Two weeks ago, in a move that pre-empted possible pressure on China about its exchange rate policy at the G20 Summit in Toronto, the People’s Bank of China announced that it would “proceed further with reform of the renminbi (RMB) exchange rate regime and to enhance the RMB exchange rate flexibility”. Since then, renminbi has appreciated just 0.6 per cent against the US dollar. To be sure, the word used is “flexibility” which, in theory at least, means movement either way; indeed a fall in dollar terms could occur should the currencies of its largest market, the European Union (EU), slump.
The objective of the move, as enunciated in a question-and-answer format on the Chinese central bank’s website, is “to stabilise the RMB exchange rate basically around an adaptive and equilibrium level, and in the meantime, improve China’s BoP situation, and achieve economic and financial stability”. One answer emphasises that “while furthering the exchange rate regime reform provides a great deal of potential for future benefits, efforts would also be needed to minimise possible negative impacts. First, it is important to avoid any sharp and massive fluctuations of the RMB exchange rate. As China’s BoP is now moving closer to a more balanced position, prices of labour, raw materials, land and other capital goods have become higher, which raises the cost of China’s export. The basis for a large-scale RMB appreciation does not exist as the RMB exchange rate is moving closer to its equilibrium level ...the RMB currency reform would be gradual, in view of varied degrees to which the corporate sector would respond to changes of the exchange rate. The purpose is to maintain an orderly process of industrial upgrading, maintain the international competitiveness of Chinese enterprises... . A large fluctuation of the RMB exchange rate would bring considerable shocks to the domestic economic and financial stability, which is not in China’s fundamental interest”. The concern about the competitiveness of the real economy, particularly its tradables sector, is obvious. So is the objective of the flexibility, in effect gradual renminbi appreciation. “Further reforming the exchange rate regime will also be supportive to job creation, particularly in the service sector. Exchange rate floating will turn Chinese exports to be high value-added product-based. More jobs will be created by extending the production chains through improved division of labour. In particular, the exchange rate will help improve resource allocation between the tradable and non-tradable sectors, and thus enable the service sector to absorb surplus labour from other sectors, particularly, tradable sectors”. This shows how cautious (or timid?) the Chinese are in allowing exchange rate flexibility; how conscious they are of the impact of the exchange rate on the real economy, despite having the world’s highest surplus on current account and exports, a fast-growing economy, and low inflation.

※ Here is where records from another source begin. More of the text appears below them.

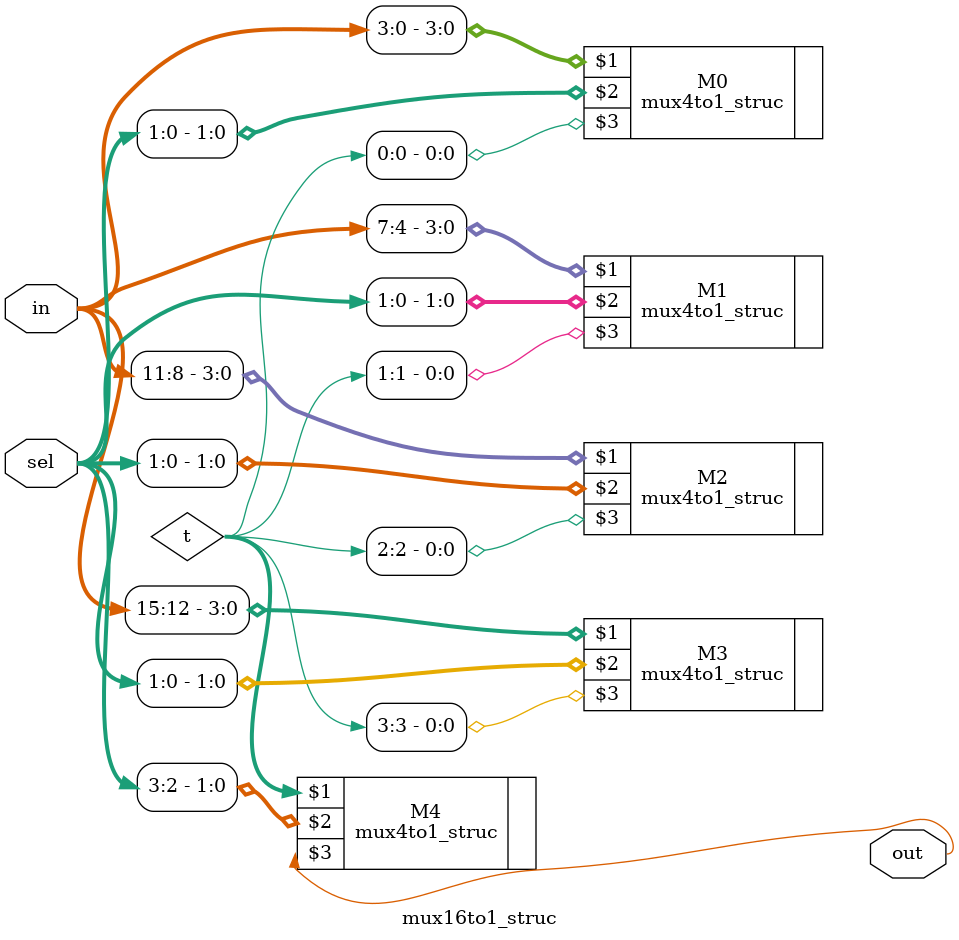
<source format=v>

module mux16to1_struc (in, out, sel);
input [15:0]in;
input [3:0]sel;
output out;

wire [3:0]t;

mux4to1_struc M0 (in[3:0],sel[1:0],t[0]);
mux4to1_struc M1 (in[7:4],sel[1:0],t[1]);
mux4to1_struc M2 (in[11:8],sel[1:0],t[2]);
mux4to1_struc M3 (in[15:12],sel[1:0],t[3]);
mux4to1_struc M4 (t,sel[3:2],out);

endmodule

</source>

Now compare this to our brave attitude towards the exchange rate: Remember, we allowed the rupee to appreciate almost 6.5 per cent in April 2007, from a level which many thought was reasonably neutral in real effective terms. Moreover, last year, we allowed the rupee to appreciate more than 12 per cent in nominal dollar terms, even as we were hit by double-digit inflation and a gargantuan trade deficit. And, of course, we never refer to the competitiveness of the real economy while discussing the exchange rate policy. We talk of intervention to smoothen volatility, but aver that we have no level in mind, etc. Clearly, we are far braver than the Chinese. But, are we wiser?
G20 in Toronto
If China pre-empted one issue by its well-timed announcement on exchange rate policy, overall the G20 Toronto declaration seems to have moved well away from the ringing call for “global solutions to global problems” given by the first summit in November 2008. As the crisis of autumn 2008 recedes from the summiteers’ memories, national priorities and differences are coming into sharper focus. This was most clearly seen on the issue of fiscal consolidation, where there were two different groups: the US, Japan and India preferring a more gradual process; Europe, with Greece and PIIGS still weighing heavily on its mind, preferring a faster track. The major issues clearly are the risks of inflation versus deflation and of financial markets’ confidence in sovereign paper.
A related issue is global imbalances. In this context, recent macroeconomic developments in Europe clearly raise some questions. Both the sharp fall of the euro and fiscal consolidation will reduce domestic demand and imports, and increase the competitiveness of exports. One has seen estimates of $300 billion as the EU surplus on current account in 2010! If Europe, China, Japan are all to register large surpluses, who is the buyer of last resort? The US? And, for how long, without causing a run on the dollar? And if it’s not the US, then who? Will trade protectionism gather momentum, taking the global economy once again in the direction of recession/deflation? The G20 Summit has provided few clues to answers to these major issues.